§ **Activity**:
Write out the supplied text word for word, from "His last chapter" to "Be physically active.".

§ **Supplied text**:
-------------------------
His last chapter is his advice after having gone through all the science in the rest of the book. His final four “bits of advice” are:

  1. Don’t worry so much.
  2. Don’t smoke.
  3. Be physically active.
  4. Try to eat a healthy diet; any doctor-approved diet will do.

Oh, and if you are religious, you might want to skip the appendix. It will likely offend you.

Malcolm X: A Man for Our Times

Malcolm X

With the death of George Floyd at that hands (or rather knee) of a Minneapolis police officer and the protests that followed, I found myself wanting to try to understand the perspective of those who don’t share my white privilege. I thought back to the days of civil rights marches and protests in the 1960s. Growing up, I had learned about the Montgomery bus boycott, the March on Washington, and Martin Luther King, Jr. I also learned, but only in passing, about a man named Malcolm X.

What a learned in school about Martin Luther King, Jr. was only the headlines version, but I’ve heard much of his “I Have a Dream Speech” and read his “Letter from a Birmhamham Jail”. The only thing I learned about Malcolm X was that he was an angry Muslim that rather than believing in non-violence advocated for violent resistance. So in the midst of protests that occasionally turned violent, I decided to read The Autobiography of Malcolm X.
-------------------------
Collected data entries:
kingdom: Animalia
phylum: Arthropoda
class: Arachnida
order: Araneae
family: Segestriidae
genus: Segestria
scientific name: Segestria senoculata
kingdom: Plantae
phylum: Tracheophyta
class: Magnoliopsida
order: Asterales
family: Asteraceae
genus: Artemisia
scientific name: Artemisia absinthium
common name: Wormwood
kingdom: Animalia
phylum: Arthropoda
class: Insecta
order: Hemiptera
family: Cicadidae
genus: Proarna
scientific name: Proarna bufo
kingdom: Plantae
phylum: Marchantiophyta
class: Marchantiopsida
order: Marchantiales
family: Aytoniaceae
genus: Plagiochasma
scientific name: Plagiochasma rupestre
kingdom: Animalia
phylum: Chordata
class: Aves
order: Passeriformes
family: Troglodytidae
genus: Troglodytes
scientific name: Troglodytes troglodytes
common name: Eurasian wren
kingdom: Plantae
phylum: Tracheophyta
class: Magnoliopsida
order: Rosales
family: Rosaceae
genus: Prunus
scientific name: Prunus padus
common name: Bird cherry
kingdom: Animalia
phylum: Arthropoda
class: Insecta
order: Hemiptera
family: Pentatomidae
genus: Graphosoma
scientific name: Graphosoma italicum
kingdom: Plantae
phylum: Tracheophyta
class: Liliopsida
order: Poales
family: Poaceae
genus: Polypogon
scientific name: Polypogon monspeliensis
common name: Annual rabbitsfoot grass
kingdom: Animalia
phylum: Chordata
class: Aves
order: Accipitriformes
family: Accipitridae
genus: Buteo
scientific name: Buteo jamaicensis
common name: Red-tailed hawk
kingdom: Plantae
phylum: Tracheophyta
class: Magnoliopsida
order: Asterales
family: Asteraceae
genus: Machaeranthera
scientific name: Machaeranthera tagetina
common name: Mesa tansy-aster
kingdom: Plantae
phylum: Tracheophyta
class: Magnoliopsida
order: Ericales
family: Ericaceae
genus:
-------------------------
§ **Solution**:
His last chapter is his advice after having gone through all the science in the rest of the book. His final four “bits of advice” are:

  1. Don’t worry so much.
  2. Don’t smoke.
  3. Be physically active.